My father, standing over us, had grabbed her by her upper arm and wrenched her to her feet.
I remember Sonja’s face as she was pulled away—a harsh, livid picture of astonishment and fear and pain. I reached for her, but my father was too fast and my hands clasped at nothing.
“Time to go,” my father said.
“But,” I began.
“Time to go,” he said again, taking great strides across the yard as she stumbled behind.
And he took her away.
I wasn’t allowed to see Sonja for the rest of that day. Nor the day after. Long days passed.
“When?” I pleaded.
“Never,” my father said, his voice quick and final, like a slap.
I told my parents that I would just sneak over, but they informed me that Sonja’s grandparents also would not allow it.
“Why?” I asked. The room swam. My eyes swamped. My breath was sharp and heavy in my chest.
“You’ll understand when you’re older,” my father said as my mother stared at her hands.
My father sent me to my room.
17.
My parents grounded me for two weeks.
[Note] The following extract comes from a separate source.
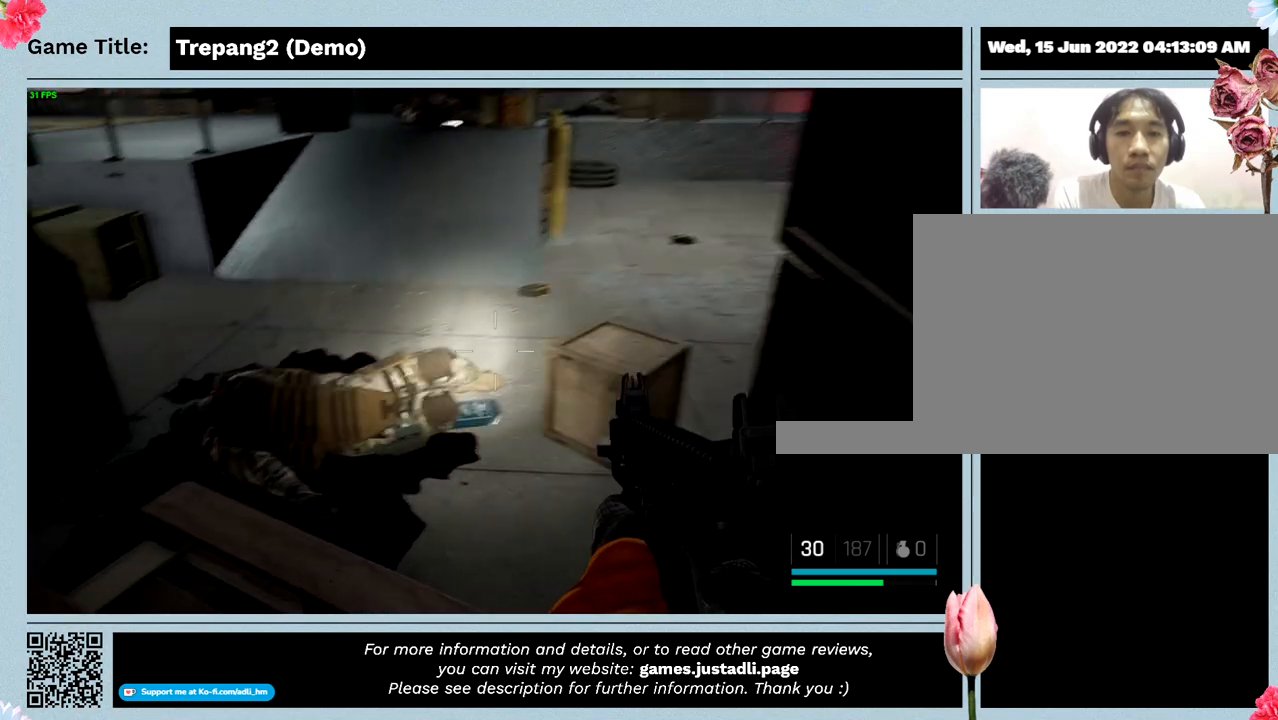
{"keys": ["w"], "mouse": [], "events": []}
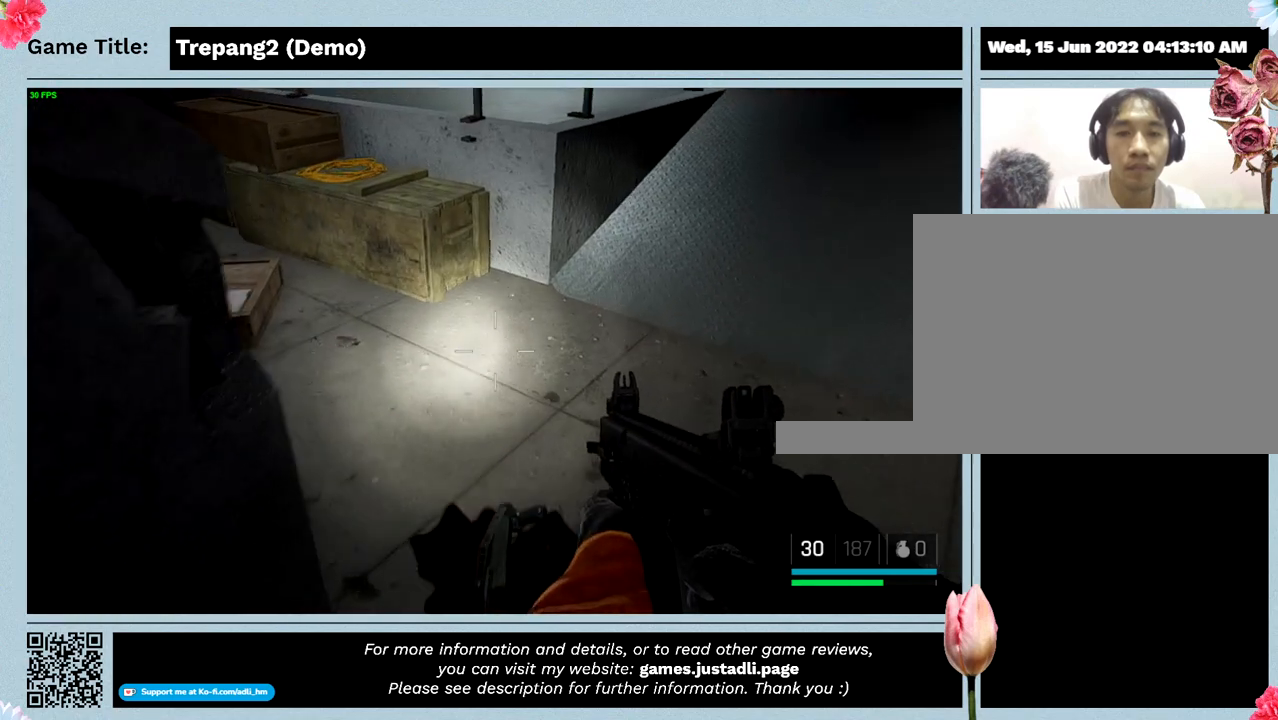
{"keys": ["w"], "mouse": [], "events": [[267, "w", "up"], [467, "w", "down"]]}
My mother walked me to school each morning and met me on the school steps at the end of the day. I trudged in sullen silence, my hands shoved in my pockets and balled into fists. I would not look at her face. She never once attempted to engage, which just enraged me more. Other kids at school paused and stared when we walked by. No one else had their mothers pick them up. We were in eighth grade, after all. We were practically grown. They knew that the only reason she would do such a thing was because I had done something terrible. None of them could imagine what it could possibly be.
I still didn’t understand it.
At home, my mother set me with arduous and pointless and futile tasks. Scrubbing the grout. Sweeping and dusting the basement. Buffing the chrome fixtures. Polishing silver flatware that we never used, and honestly, what on earth was the point. Washing the windows until they gleamed.
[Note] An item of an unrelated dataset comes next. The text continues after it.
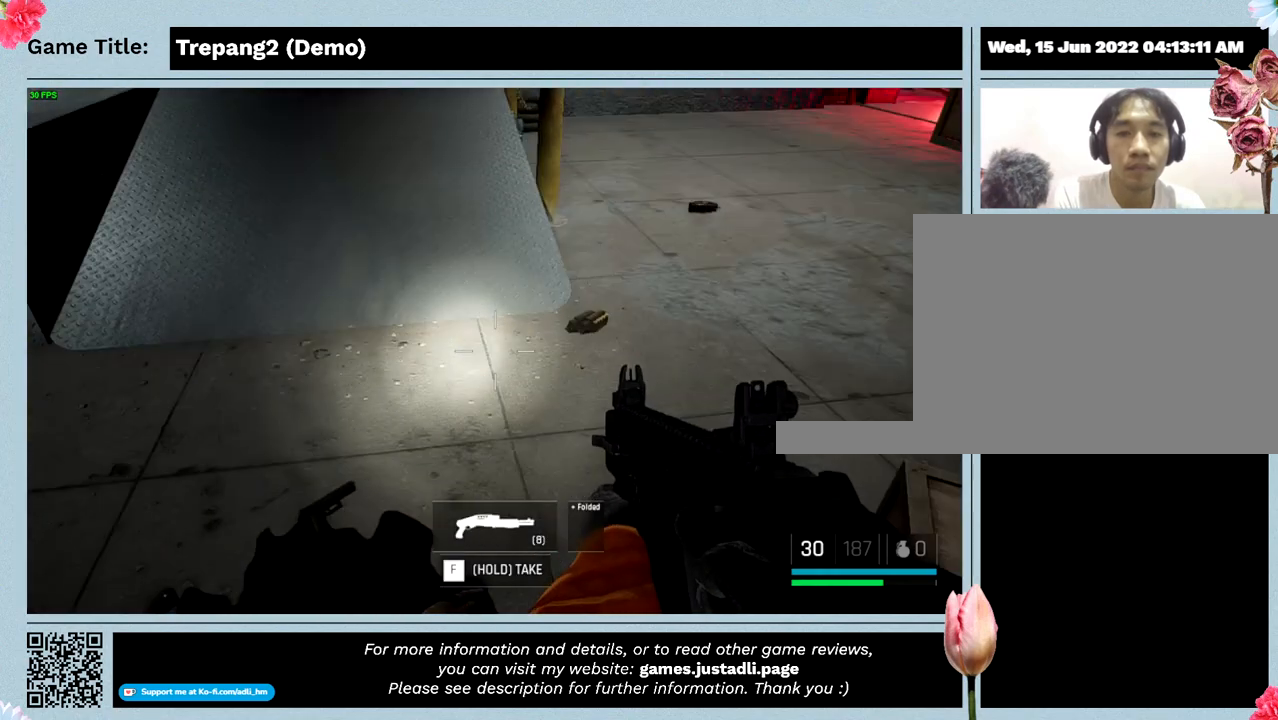
{"keys": ["w"], "mouse": [], "events": []}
She tied a new knot around my wrist, abandoning the yarn, and opting to use a thin length of leather cord instead. It was stiffer than the yarn, so it took longer to tie. Also, it smelled weird. I wrinkled my nose. The leather took effort and tenacity to set in place. It felt like it was meant to stay.
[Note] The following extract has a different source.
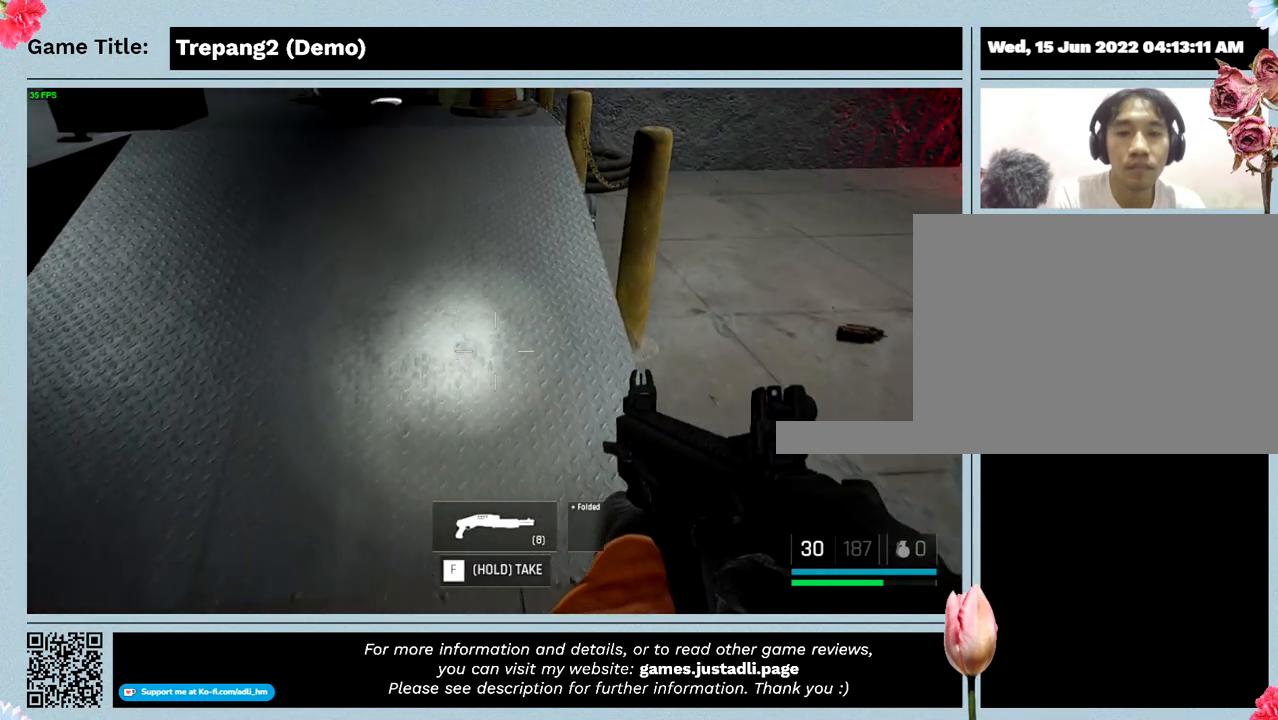
{"keys": [], "mouse": [], "events": [[200, "w", "up"]]}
“What’s this for?” I asked her.
She shrugged. “It’s just a knot.”
“Can I take it off?”
“No.”
“So what’s it for,” I asked again.
“It’s pretty, don’t you think? Look. Beatrice has one, too.” Beatrice worried at hers as though it itched, but didn’t take it off even though she clearly wanted to. If there’s one person on earth she loved more than me, it was my mom.
Our mom, I mean.
My mother then taught me how to make patterned knots and gave me an impossibly old book called Lady Sylvia’s Book of Macramé Lace (she had an identical copy of her own, but hers was crowded with notes and equations and bullet points and handwritten papers stuck inside the pages, and I was not allowed to look at it). She also gave me a basketful of yarn and bade me tie knot after knot after knot from a constantly replenishing pile of string. I spent hours each day looping and twisting and pulling tight.